- _Text_:
^^^^^^^^^^^^^^^^

Local health care leaders are worried the upcoming closure of Mission Bay Hospital will put a greater strain on local hospitals already plagued by their own financial woes.
Mission Bay’s owner Triad Hospitals Inc. announced Oct. 16 the hospital will shut down Jan. 24 as a result of low insurance reimbursements, low number of admissions and anticipated high costs to comply with earthquake safety retrofitting.
Mission Bay is the second acute-care hospital in San Diego to close within four months.
When Scripps Memorial Hospital East County closed June 4, community hospitals and Grossmont Hospital geared up to boost emergency services for diverted East County residents.
Gwen Jones, chief of emergency medical services for San Diego County, is evaluating how Mission Bay’s closure will affect community hospitals.
The report is due to the state Department of Health Services by Dec. 15, she said.
Jones didn’t want to speculate on the impact, but predicted numerous community hospitals will need to pick up the slack.
Gary Stephany, president and CEO of the Healthcare Association of San Diego and Imperial Counties, expects Scripps Memorial Hospital, UCSD’s medical centers in La Jolla and Hillcrest, and Sharp Memorial Hospital will see emergency room care soaring as a result of Mission Bay’s closure.
“When you add 10,000 more visits (Mission Bay handled about 900 emergency room visits a month) to other hospitals it will affect them,” Stephany said.
Financial Impact
For most hospitals, increase in emergency room business won’t equal more money. To the contrary, said Stephany.
“More business generally effects them negatively, because most emergency rooms lose money these days,” he said.
That’s especially true in San Diego County, where 26 percent of the total population has no health care insurance. Uninsure people typically wait until they are the sickest, then seek treatment at the emergency room where care is the most expensive.
Officials at Scripps, Sharp Healthcare and UCSD said they are all preparing for the increase in emergency room visits at their facilities. Patients seeking emergency care can expect to wait even longer in the already overcrowded facilities in town.
Chris Van Gorder, Scripps’ president and CEO, said while Scripps created a task force to evaluate the impact, he’ll await the county’s report before making decisions.
Randy Larsson, Sharp Memorial Hospitals’ vice president of ambulatory and post-acute services, predicts some 200 additional monthly emergency room visits at Sharp Memorial Hospital in Kearny Mesa.
Situation Worsened
Sharp is already bolstering its staff and number of beds in the Kearny Mesa emergency area. Both Van Gorder and Larsson declined to speculate on additional costs.
Dr. David Guss, UCSD’s director of the department of emergency medicine, said the closure will worsen the existing problem of overcrowded emergency rooms.
He added, “Fortunately it (Mission Bay) wasn’t a terribly busy hospital.”
He predicted Downtown-based Scripps Mercy Hospital, UCSD’s hospitals in La Jolla and Hillcrest, and Scripps Memorial Hospital in La Jolla will take care of diverted patients.

^^^^^^^^^^^^^^^^

(Dataset entries)
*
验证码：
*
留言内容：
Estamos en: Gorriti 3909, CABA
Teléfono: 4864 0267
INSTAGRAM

^^^^^^^^^^^^^^^^

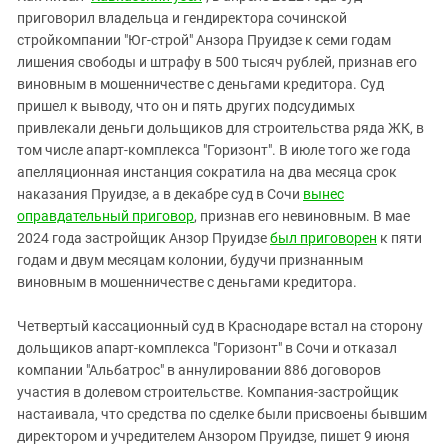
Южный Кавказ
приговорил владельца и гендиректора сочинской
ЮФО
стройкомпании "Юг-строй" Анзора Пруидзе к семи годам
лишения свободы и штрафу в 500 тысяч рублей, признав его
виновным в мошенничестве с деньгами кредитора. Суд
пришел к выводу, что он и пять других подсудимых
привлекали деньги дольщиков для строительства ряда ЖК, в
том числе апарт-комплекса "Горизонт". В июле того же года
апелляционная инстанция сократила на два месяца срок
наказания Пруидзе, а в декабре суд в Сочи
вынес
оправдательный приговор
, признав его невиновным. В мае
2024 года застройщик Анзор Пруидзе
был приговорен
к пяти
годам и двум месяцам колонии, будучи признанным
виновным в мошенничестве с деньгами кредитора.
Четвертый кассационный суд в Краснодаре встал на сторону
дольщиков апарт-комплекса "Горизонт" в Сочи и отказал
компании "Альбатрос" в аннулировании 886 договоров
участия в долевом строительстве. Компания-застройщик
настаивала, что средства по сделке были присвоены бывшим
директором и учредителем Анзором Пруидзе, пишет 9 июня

^^^^^^^^^^^^^^^^

From the hospital closure article, extract the passage from "Situation Worsened" up to and including "overcrowded emergency rooms.", copying it unchanged. These entries come from a different source than the hospital closure article.

- _Task result_:
Situation Worsened
Sharp is already bolstering its staff and number of beds in the Kearny Mesa emergency area. Both Van Gorder and Larsson declined to speculate on additional costs.
Dr. David Guss, UCSD’s director of the department of emergency medicine, said the closure will worsen the existing problem of overcrowded emergency rooms.